Demo dan Kecongkakan Pemegang Kekuasaan: Perspektif Manajemen Kewirausahaan Komunitas (MKK)

Rohmat Sarman – Kecongkakan yang berkembang di kalangan pemegang kekuasaan di Indonesia belakangan ini menjadi ancaman serius bagi kemajuan negara. Ketidakadilan sosial, penindasan terhadap suara rakyat, dan pengabaian terhadap hak-hak dasar manusia semakin menjadi fenomena yang sering ditemui. Salah satu respon yang paling umum dan terlihat adalah demo—gerakan massa yang mengkritisi kebijakan yang dianggap tidak berpihak pada masyarakat.
Namun, dalam melihat fenomena ini, kita tidak hanya perlu menilai dengan perspektif politik semata. Manajemen Kewirausahaan Komunitas (MKK) dapat menjadi alat penting untuk memahami bagaimana masyarakat bisa mengorganisasi diri dalam menghadapi kecongkakan penguasa. Gerakan massa, yang kerap terjadi sebagai akibat ketidakpuasan terhadap penguasa, tidak hanya harus dipandang sebagai bentuk perlawanan. Lebih dari itu, melalui kewirausahaan komunitas, masyarakat dapat menciptakan solusi yang berkelanjutan dan memberdayakan, mengurangi ketergantungan terhadap penguasa yang sering kali arogan.

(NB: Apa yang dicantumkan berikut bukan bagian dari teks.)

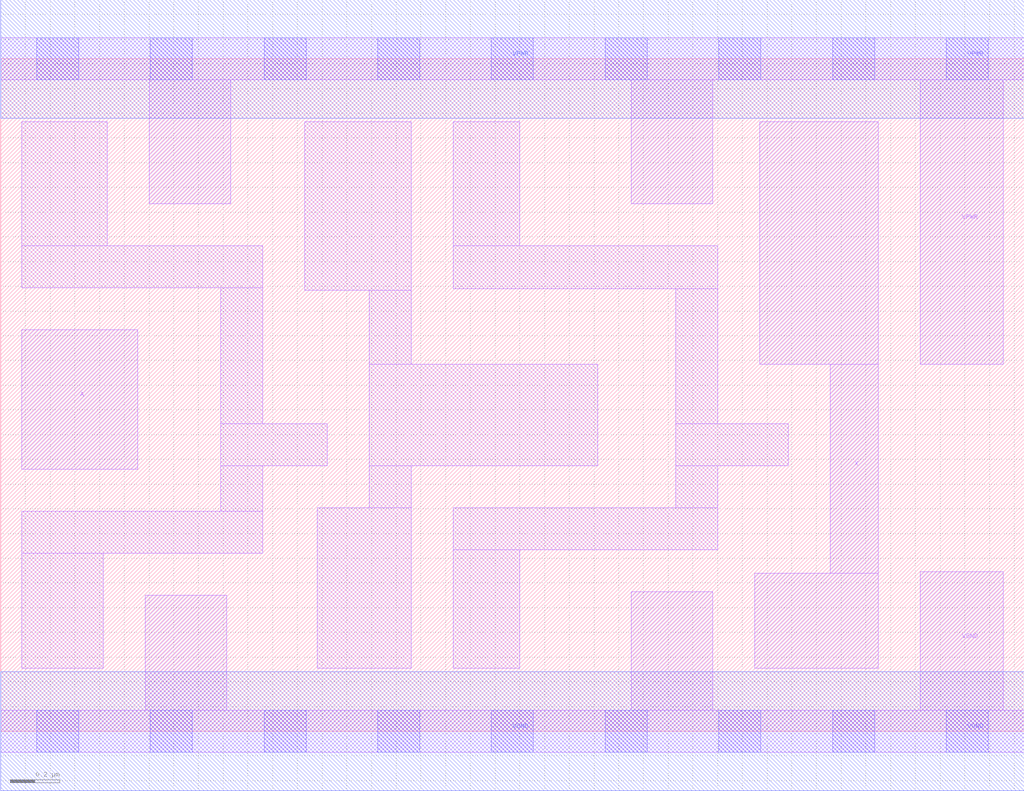
<source format=lef>
# Copyright 2020 The SkyWater PDK Authors
#
# Licensed under the Apache License, Version 2.0 (the "License");
# you may not use this file except in compliance with the License.
# You may obtain a copy of the License at
#
#     https://www.apache.org/licenses/LICENSE-2.0
#
# Unless required by applicable law or agreed to in writing, software
# distributed under the License is distributed on an "AS IS" BASIS,
# WITHOUT WARRANTIES OR CONDITIONS OF ANY KIND, either express or implied.
# See the License for the specific language governing permissions and
# limitations under the License.
#
# SPDX-License-Identifier: Apache-2.0

VERSION 5.7 ;
  NAMESCASESENSITIVE ON ;
  NOWIREEXTENSIONATPIN ON ;
  DIVIDERCHAR "/" ;
  BUSBITCHARS "[]" ;
UNITS
  DATABASE MICRONS 200 ;
END UNITS
MACRO sky130_fd_sc_hd__clkdlybuf4s15_2
  CLASS CORE ;
  SOURCE USER ;
  FOREIGN sky130_fd_sc_hd__clkdlybuf4s15_2 ;
  ORIGIN  0.000000  0.000000 ;
  SIZE  4.140000 BY  2.720000 ;
  SYMMETRY X Y R90 ;
  SITE unithd ;
  PIN A
    ANTENNAGATEAREA  0.213000 ;
    DIRECTION INPUT ;
    USE SIGNAL ;
    PORT
      LAYER li1 ;
        RECT 0.085000 1.060000 0.555000 1.625000 ;
    END
  END A
  PIN X
    ANTENNADIFFAREA  0.397600 ;
    DIRECTION OUTPUT ;
    USE SIGNAL ;
    PORT
      LAYER li1 ;
        RECT 3.050000 0.255000 3.550000 0.640000 ;
        RECT 3.070000 1.485000 3.550000 2.465000 ;
        RECT 3.355000 0.640000 3.550000 1.485000 ;
    END
  END X
  PIN VGND
    DIRECTION INOUT ;
    SHAPE ABUTMENT ;
    USE GROUND ;
    PORT
      LAYER li1 ;
        RECT 0.000000 -0.085000 4.140000 0.085000 ;
        RECT 0.585000  0.085000 0.915000 0.550000 ;
        RECT 2.550000  0.085000 2.880000 0.565000 ;
        RECT 3.720000  0.085000 4.055000 0.645000 ;
      LAYER mcon ;
        RECT 0.145000 -0.085000 0.315000 0.085000 ;
        RECT 0.605000 -0.085000 0.775000 0.085000 ;
        RECT 1.065000 -0.085000 1.235000 0.085000 ;
        RECT 1.525000 -0.085000 1.695000 0.085000 ;
        RECT 1.985000 -0.085000 2.155000 0.085000 ;
        RECT 2.445000 -0.085000 2.615000 0.085000 ;
        RECT 2.905000 -0.085000 3.075000 0.085000 ;
        RECT 3.365000 -0.085000 3.535000 0.085000 ;
        RECT 3.825000 -0.085000 3.995000 0.085000 ;
      LAYER met1 ;
        RECT 0.000000 -0.240000 4.140000 0.240000 ;
    END
  END VGND
  PIN VPWR
    DIRECTION INOUT ;
    SHAPE ABUTMENT ;
    USE POWER ;
    PORT
      LAYER li1 ;
        RECT 0.000000 2.635000 4.140000 2.805000 ;
        RECT 0.600000 2.135000 0.930000 2.635000 ;
        RECT 2.550000 2.135000 2.880000 2.635000 ;
        RECT 3.720000 1.485000 4.055000 2.635000 ;
      LAYER mcon ;
        RECT 0.145000 2.635000 0.315000 2.805000 ;
        RECT 0.605000 2.635000 0.775000 2.805000 ;
        RECT 1.065000 2.635000 1.235000 2.805000 ;
        RECT 1.525000 2.635000 1.695000 2.805000 ;
        RECT 1.985000 2.635000 2.155000 2.805000 ;
        RECT 2.445000 2.635000 2.615000 2.805000 ;
        RECT 2.905000 2.635000 3.075000 2.805000 ;
        RECT 3.365000 2.635000 3.535000 2.805000 ;
        RECT 3.825000 2.635000 3.995000 2.805000 ;
      LAYER met1 ;
        RECT 0.000000 2.480000 4.140000 2.960000 ;
    END
  END VPWR
  OBS
    LAYER li1 ;
      RECT 0.085000 0.255000 0.415000 0.720000 ;
      RECT 0.085000 0.720000 1.060000 0.890000 ;
      RECT 0.085000 1.795000 1.060000 1.965000 ;
      RECT 0.085000 1.965000 0.430000 2.465000 ;
      RECT 0.890000 0.890000 1.060000 1.075000 ;
      RECT 0.890000 1.075000 1.320000 1.245000 ;
      RECT 0.890000 1.245000 1.060000 1.795000 ;
      RECT 1.230000 1.785000 1.660000 2.465000 ;
      RECT 1.280000 0.255000 1.660000 0.905000 ;
      RECT 1.490000 0.905000 1.660000 1.075000 ;
      RECT 1.490000 1.075000 2.415000 1.485000 ;
      RECT 1.490000 1.485000 1.660000 1.785000 ;
      RECT 1.830000 0.255000 2.100000 0.735000 ;
      RECT 1.830000 0.735000 2.900000 0.905000 ;
      RECT 1.830000 1.790000 2.900000 1.965000 ;
      RECT 1.830000 1.965000 2.100000 2.465000 ;
      RECT 2.730000 0.905000 2.900000 1.075000 ;
      RECT 2.730000 1.075000 3.185000 1.245000 ;
      RECT 2.730000 1.245000 2.900000 1.790000 ;
  END
END sky130_fd_sc_hd__clkdlybuf4s15_2
END LIBRARY

</source>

Kecongkakan Pemegang Kekuasaan: Implikasi Sosial dan Ekonomi
Kecongkakan kekuasaan di Indonesia sering kali tampak dalam bentuk kebijakan yang tidak merata, pembangunan yang lebih mengutamakan kepentingan segelintir orang, serta peraturan yang lebih memihak pada kelompok elit dan pengusaha besar. Hal ini menciptakan jurang ketimpangan yang semakin melebar antara penguasa dan rakyat kecil. Kebijakan yang salah arah ini menyebabkan meningkatnya kemiskinan, pengangguran, dan ketidakadilan sosial.
Dampak yang paling langsung dari kebijakan ini adalah tumbuhnya ketidakpuasan di kalangan rakyat. Demonstrasi besar-besaran sering kali terjadi sebagai bentuk protes terhadap kebijakan pemerintah yang dianggap merugikan rakyat kecil dan tidak berpihak pada keadilan sosial. Namun, aksi demo semata-mata tidak cukup untuk membawa perubahan yang signifikan dalam jangka panjang, jika tidak disertai dengan strategi pemberdayaan yang lebih berkelanjutan.